Un homme en quête de spirituel. C’est ce qui résume le mieux Jan Kounen. Cette recherche, commencée 10 ans plus tôt, a abouti à la réalisation de plusieurs documentaires et d’un film, Blueberry, sorti sur les écrans en 2004. Après son premier film très controversé, Dobermann, qu’il décrit comme « l’expression d’une joyeuse colère », Jan Kounen a souhaité « revenir à des perceptions mystiques vécues à l’adolescence », mais peu approfondies. Il part alors en 1995 en repérage pour Blueberry au Mexique et au Pérou. Et découvre la culture chamane des indiens shipibo-conibos. Il revient sur cette expérience : « J’ai eu l’approche de l’occidental découvrant le zen. Mais je me suis vite rendu compte que je faisais fausse route, que j’avais des préjugés. Donc j’y suis retourné plusieurs fois, et j’ai commencé un travail sur moi-même. »
D’autres réalités
Les indiens chamanes utilisent « la plante visionnaire », qui permet au patient, en état de transe, de voir des choses sur lui-même qu’il n’avait pas soupçonné. « Cette pratique m’a permis d’ouvrir un nouveau questionnement. Elle donne des pistes pour se guérir soi-même, mais il faut ensuite continuer seul le travail. » On a du mal à imaginer quelles peuvent être ces perceptions vécues lors d’une session chamanique. Pour Jan Kounen, « c’est comme si on enlevait la chair de votre peau, et qu’on voyait ce qu’il y a en dessous ». Le réalisateur a justement essayé dans Blueberry de retranscrire cette pratique en images. Dans la foulée, il a réalisé un documentaire sur les indiens shipibo-conibos, « D’autres Mondes » et écrit un livre intitulé « Visions : regards sur le chamanisme ». Le livre, actuellement en rupture de stock, sera bientôt disponible à la Fnac.
Rencontre avec Amma
Parallèlement, le réalisateur est venu présenter un documentaire, « Darshan, l’étreinte », tourné en 2003 sur une indienne fascinante. Connue dans le monde entier pour ses cessions du « darshan », qui consistent à enlacer les gens un par un, Amma transmet un message de paix et d’amour qui a touché Jan Kounen et son producteur, Manuel de la Roche, un ancien moine tibétain. Par l’entremise de ce dernier, ils ont obtenu l’accord de la grande dame pour la filmer. Le réalisateur explique la démarche : « Il ne s’agissait pas de donner des informations sur Amma. On peut en trouver sur internet. Elle ne se livre pas dans le film. C’est un mystère, et je voulais qu’elle le reste. Par contre, j’ai tenté de rendre la magie et la folie de cette femme palpable. C’est un conte, l’histoire d’une petite fille qui voulait embrasser le monde. » Cette présence extraordinaire est en effet bien rendue dans le film. On n’assiste pas à des miracles à proprement parlés, et pourtant… Embrasser plus de 45000 personnes pendant 20h est un exploit en soi. « C’est un très grand maître spirituel, explique Manuel de la Roche, on perçoit à notre niveau la fluidité des émotions qui la traversent. Elle se donne entièrement, ne se contrôle pas. Nous avons voulu transmettre tout ça dans le film.» Un pari réussi. Plusieurs scènes marquent le spectateur, notamment celle où lors de son fameux Darshan, Amma lèche les plaies d’un lépreux. Un message fort, car la sainte femme se bat aussi en Inde sur le terrain social, pour abattre les castes ou ordonner des femmes prêtres.

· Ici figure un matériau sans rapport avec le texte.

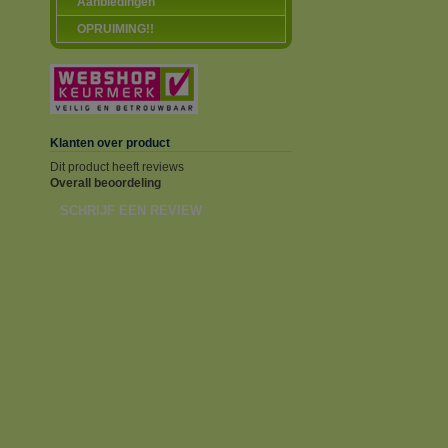
Aanbiedingen
OPRUIMING!!
Klanten over product
Dit product heeft reviews
Overall beoordeling
SCHRIJF EEN REVIEW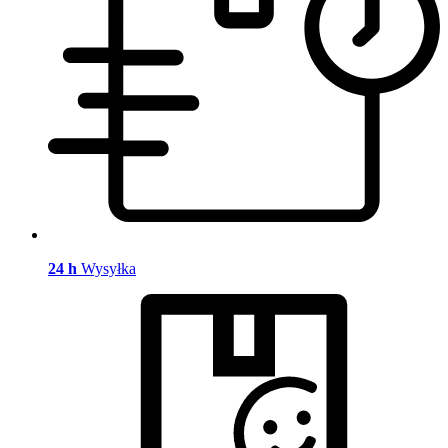
24 h
Wysyłka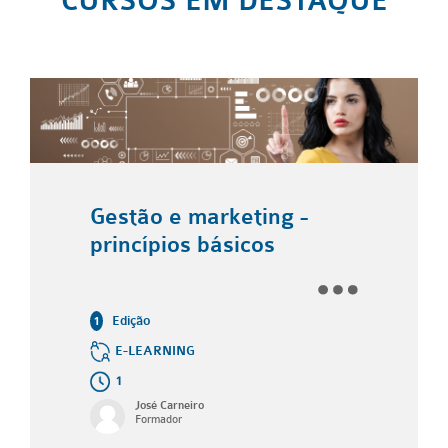
CURSOS EM DESTAQUE
Gestão e marketing -
princípios básicos
Edição
1
E-LEARNING
1
José Carneiro
Formador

Après ces aventures spirituelles, Jan Kounen s’est tourné vers les conditions de vie de ces peuples. Il doit commencer en juin le tournage d’un court métrage en Amazonie péruvienne sur le thème de la santé maternelle. Ce court s’inscrit dans un film « 8 », composé de huit histoires sur les objectifs fixés par les Nations Unies pour relever les défis sociaux, économiques ou de santé. Jane Campion et Gaspard Noé qui font parti du projet, devraient présenter leurs courts au prochain festival de Cannes. Jan Kounen reviendra ensuite vers la fiction pure avec l’adaptation du best-seller de Frédéric Beigbeder, 99 francs. Une toute autre aventure.